**** AVAILABLE RECORDS ****

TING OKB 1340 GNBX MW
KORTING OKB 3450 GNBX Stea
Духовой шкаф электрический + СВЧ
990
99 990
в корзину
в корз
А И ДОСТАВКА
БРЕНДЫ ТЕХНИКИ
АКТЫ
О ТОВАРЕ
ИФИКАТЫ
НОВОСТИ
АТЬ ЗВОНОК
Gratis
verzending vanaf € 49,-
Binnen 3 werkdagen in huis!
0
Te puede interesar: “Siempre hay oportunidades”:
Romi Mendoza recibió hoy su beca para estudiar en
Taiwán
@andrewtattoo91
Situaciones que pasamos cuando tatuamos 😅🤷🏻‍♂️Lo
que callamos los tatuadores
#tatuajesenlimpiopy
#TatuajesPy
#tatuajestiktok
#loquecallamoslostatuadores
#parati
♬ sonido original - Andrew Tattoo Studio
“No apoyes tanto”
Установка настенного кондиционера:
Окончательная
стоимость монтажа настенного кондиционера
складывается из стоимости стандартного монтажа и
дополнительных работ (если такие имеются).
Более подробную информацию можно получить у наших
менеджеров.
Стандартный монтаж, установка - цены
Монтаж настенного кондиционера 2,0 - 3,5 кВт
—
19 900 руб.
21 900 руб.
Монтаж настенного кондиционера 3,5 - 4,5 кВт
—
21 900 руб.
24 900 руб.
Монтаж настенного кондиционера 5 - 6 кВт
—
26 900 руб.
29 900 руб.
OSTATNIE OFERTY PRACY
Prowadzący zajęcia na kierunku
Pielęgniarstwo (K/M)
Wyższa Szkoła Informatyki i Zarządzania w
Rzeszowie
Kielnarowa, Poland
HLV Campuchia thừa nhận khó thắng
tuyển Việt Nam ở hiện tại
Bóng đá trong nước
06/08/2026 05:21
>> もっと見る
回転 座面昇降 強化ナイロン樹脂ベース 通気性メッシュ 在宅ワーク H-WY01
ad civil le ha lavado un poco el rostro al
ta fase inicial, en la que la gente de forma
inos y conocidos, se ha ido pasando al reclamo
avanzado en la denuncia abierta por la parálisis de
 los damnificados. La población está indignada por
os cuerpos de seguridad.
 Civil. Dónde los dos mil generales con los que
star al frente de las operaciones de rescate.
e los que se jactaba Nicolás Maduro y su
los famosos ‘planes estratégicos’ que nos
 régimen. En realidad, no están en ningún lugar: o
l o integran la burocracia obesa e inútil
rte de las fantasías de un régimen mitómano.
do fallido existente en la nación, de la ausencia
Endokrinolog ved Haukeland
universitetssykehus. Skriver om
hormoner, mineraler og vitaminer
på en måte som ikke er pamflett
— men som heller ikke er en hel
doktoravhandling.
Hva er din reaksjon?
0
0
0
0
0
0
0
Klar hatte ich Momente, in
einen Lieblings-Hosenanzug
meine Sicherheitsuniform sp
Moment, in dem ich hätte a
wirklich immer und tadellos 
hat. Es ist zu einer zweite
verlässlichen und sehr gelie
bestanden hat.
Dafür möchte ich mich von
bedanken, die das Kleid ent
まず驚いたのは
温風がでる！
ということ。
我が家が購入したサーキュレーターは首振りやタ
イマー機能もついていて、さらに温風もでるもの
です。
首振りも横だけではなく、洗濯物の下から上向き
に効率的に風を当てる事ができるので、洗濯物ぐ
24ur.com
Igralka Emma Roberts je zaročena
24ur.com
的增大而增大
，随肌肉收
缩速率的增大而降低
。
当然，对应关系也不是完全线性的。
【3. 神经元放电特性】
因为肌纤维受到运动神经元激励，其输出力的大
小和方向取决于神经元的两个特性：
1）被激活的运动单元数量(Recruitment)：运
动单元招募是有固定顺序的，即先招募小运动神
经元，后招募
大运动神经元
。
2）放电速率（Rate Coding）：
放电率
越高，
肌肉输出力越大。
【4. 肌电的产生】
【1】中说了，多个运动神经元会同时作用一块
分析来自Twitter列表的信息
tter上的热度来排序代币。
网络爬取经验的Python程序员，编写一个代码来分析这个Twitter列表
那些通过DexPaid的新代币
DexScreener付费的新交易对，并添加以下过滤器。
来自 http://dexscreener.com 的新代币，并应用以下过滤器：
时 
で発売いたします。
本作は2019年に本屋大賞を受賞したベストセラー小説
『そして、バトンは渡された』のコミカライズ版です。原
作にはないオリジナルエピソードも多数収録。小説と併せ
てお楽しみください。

****

## TASK REQUIREMENTS
Look through the material above and print exactly the lines from the one containing "que callamos los tatuadores" to the one containing "动单元招募是有固定顺序的，即先招募小运动神", both included, and nothing more.

## RESULT OF THIS EXERCISE
que callamos los tatuadores
#tatuajesenlimpiopy
#TatuajesPy
#tatuajestiktok
#loquecallamoslostatuadores
#parati
♬ sonido original - Andrew Tattoo Studio
“No apoyes tanto”
Установка настенного кондиционера:
Окончательная
стоимость монтажа настенного кондиционера
складывается из стоимости стандартного монтажа и
дополнительных работ (если такие имеются).
Более подробную информацию можно получить у наших
менеджеров.
Стандартный монтаж, установка - цены
Монтаж настенного кондиционера 2,0 - 3,5 кВт
—
19 900 руб.
21 900 руб.
Монтаж настенного кондиционера 3,5 - 4,5 кВт
—
21 900 руб.
24 900 руб.
Монтаж настенного кондиционера 5 - 6 кВт
—
26 900 руб.
29 900 руб.
OSTATNIE OFERTY PRACY
Prowadzący zajęcia na kierunku
Pielęgniarstwo (K/M)
Wyższa Szkoła Informatyki i Zarządzania w
Rzeszowie
Kielnarowa, Poland
HLV Campuchia thừa nhận khó thắng
tuyển Việt Nam ở hiện tại
Bóng đá trong nước
06/08/2026 05:21
>> もっと見る
回転 座面昇降 強化ナイロン樹脂ベース 通気性メッシュ 在宅ワーク H-WY01
ad civil le ha lavado un poco el rostro al
ta fase inicial, en la que la gente de forma
inos y conocidos, se ha ido pasando al reclamo
avanzado en la denuncia abierta por la parálisis de
 los damnificados. La población está indignada por
os cuerpos de seguridad.
 Civil. Dónde los dos mil generales con los que
star al frente de las operaciones de rescate.
e los que se jactaba Nicolás Maduro y su
los famosos ‘planes estratégicos’ que nos
 régimen. En realidad, no están en ningún lugar: o
l o integran la burocracia obesa e inútil
rte de las fantasías de un régimen mitómano.
do fallido existente en la nación, de la ausencia
Endokrinolog ved Haukeland
universitetssykehus. Skriver om
hormoner, mineraler og vitaminer
på en måte som ikke er pamflett
— men som heller ikke er en hel
doktoravhandling.
Hva er din reaksjon?
0
0
0
0
0
0
0
Klar hatte ich Momente, in
einen Lieblings-Hosenanzug
meine Sicherheitsuniform sp
Moment, in dem ich hätte a
wirklich immer und tadellos 
hat. Es ist zu einer zweite
verlässlichen und sehr gelie
bestanden hat.
Dafür möchte ich mich von
bedanken, die das Kleid ent
まず驚いたのは
温風がでる！
ということ。
我が家が購入したサーキュレーターは首振りやタ
イマー機能もついていて、さらに温風もでるもの
です。
首振りも横だけではなく、洗濯物の下から上向き
に効率的に風を当てる事ができるので、洗濯物ぐ
24ur.com
Igralka Emma Roberts je zaročena
24ur.com
的增大而增大
，随肌肉收
缩速率的增大而降低
。
当然，对应关系也不是完全线性的。
【3. 神经元放电特性】
因为肌纤维受到运动神经元激励，其输出力的大
小和方向取决于神经元的两个特性：
1）被激活的运动单元数量(Recruitment)：运
动单元招募是有固定顺序的，即先招募小运动神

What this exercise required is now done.